By Rachel Jewett | February 8, 2022

      Via Satellite archive photo

      Five organizations joined the standards group working to promote interoperability between ground communications in the satellite industry. The Digital IF Interoperability Consortium (DIFI) announced Monday that ViaLite Communications, Swedish Microwave AB, Cobham Satcom, Science Applications International Corporation, and Taiwan’s National Space Organization have joined the group. 

      DIFI, formed  is bringing together companies from across the satellite industry to push for interoperability in satellite and ground system networks. In August, DIFI introduced version 1.0 of its interoperability standard based upon VITA 49, called the IEEE-ISTO Std 4900-2021: Digital IF Interoperability Standard. The organization recently consolidated two separate standards groups into one group to extend, adapt, improve, and certify the current standard. 

      These companies join other DIFI members including Kratos Defense & Security Solutions, Kymeta, Intelsat, Gilat Satellite Networks, SES, and ST Engineering iDirect. 

      “It is a testament to the importance that the industry places on the need for digital transformation.
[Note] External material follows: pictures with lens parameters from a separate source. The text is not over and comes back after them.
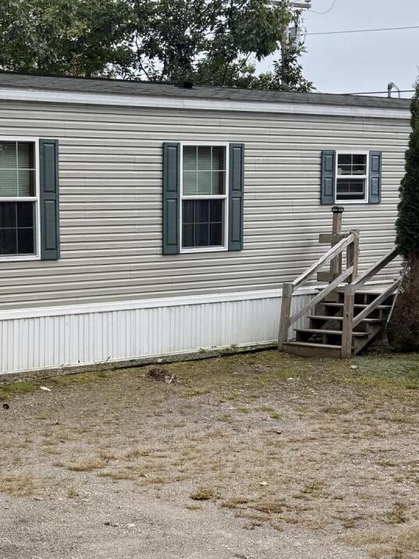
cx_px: -2
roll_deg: -0.1
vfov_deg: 28.7
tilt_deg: -5.7
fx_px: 1081
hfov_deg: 21.2
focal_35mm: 67
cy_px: 389
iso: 80
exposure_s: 1/649
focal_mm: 6.76
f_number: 1.78
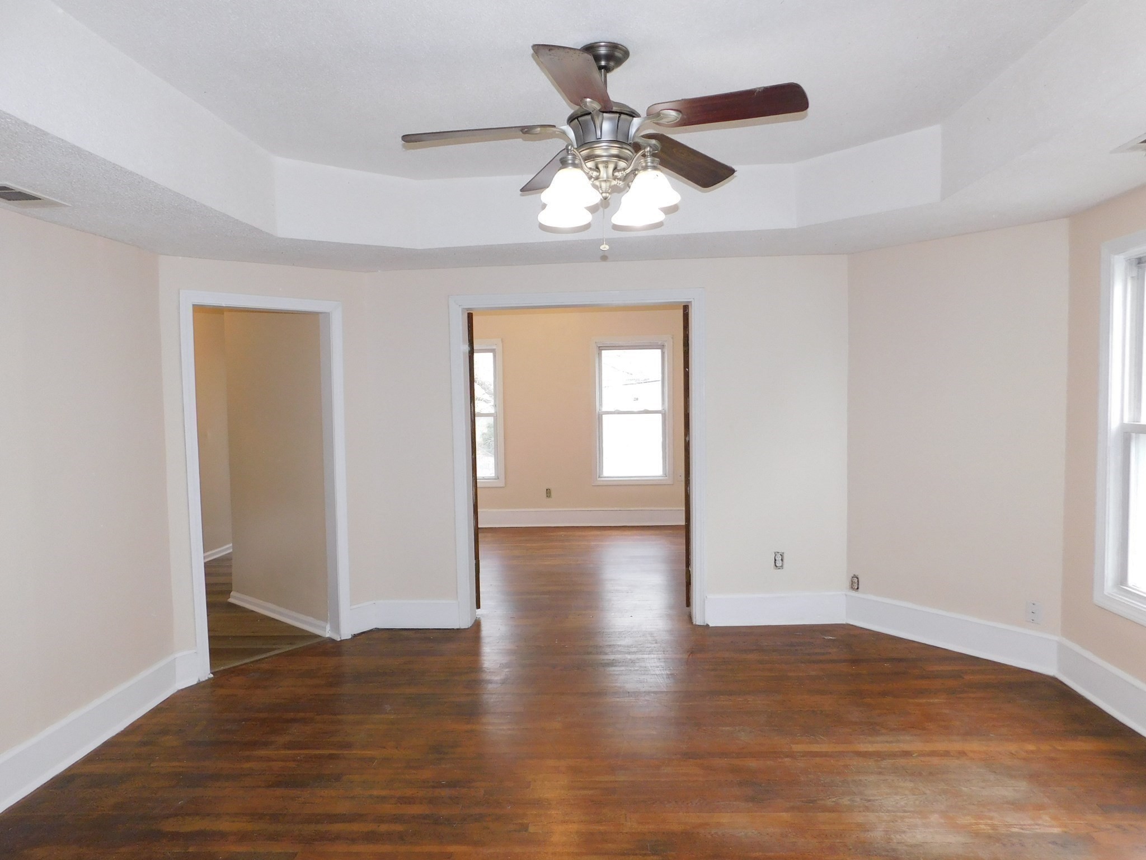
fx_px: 761
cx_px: 573
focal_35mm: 23
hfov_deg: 73.9
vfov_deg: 58.9
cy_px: 430
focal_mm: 4
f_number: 3
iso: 200
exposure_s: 1/30
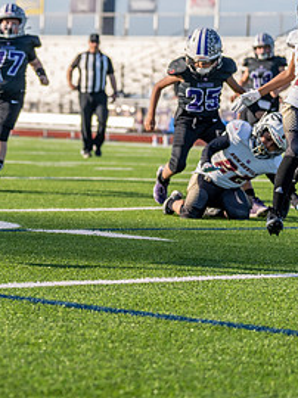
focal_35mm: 197
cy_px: 89
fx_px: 2265
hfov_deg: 7.4
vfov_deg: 10.0
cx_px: -108
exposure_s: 1/1250
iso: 100
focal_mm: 70
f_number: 2.8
As members of DIFI working groups advance the scope, use, testing and certification of the standard, we continue to get closer to the goal of interoperability across space networks,” commented Stuart Daughtridge, chairman of DIFI and senior vice president for Advanced Technologies at Kratos. 

      Daughtridge told Via Satellite in a previous interview that standards are the first step to grow the satellite industry’s share in the global telecommunications ecosystem. DIFI’s mission is to focus on the larger issue of the digital transformation of space, satellite, and related industries. 

      “Standards are just a tool to achieve that, and it’s why our members come from across all aspects and sectors of the space industry,” Daughtridge said. “We are working to build common standards that address universal needs — including the requirements of the networks we connect into.”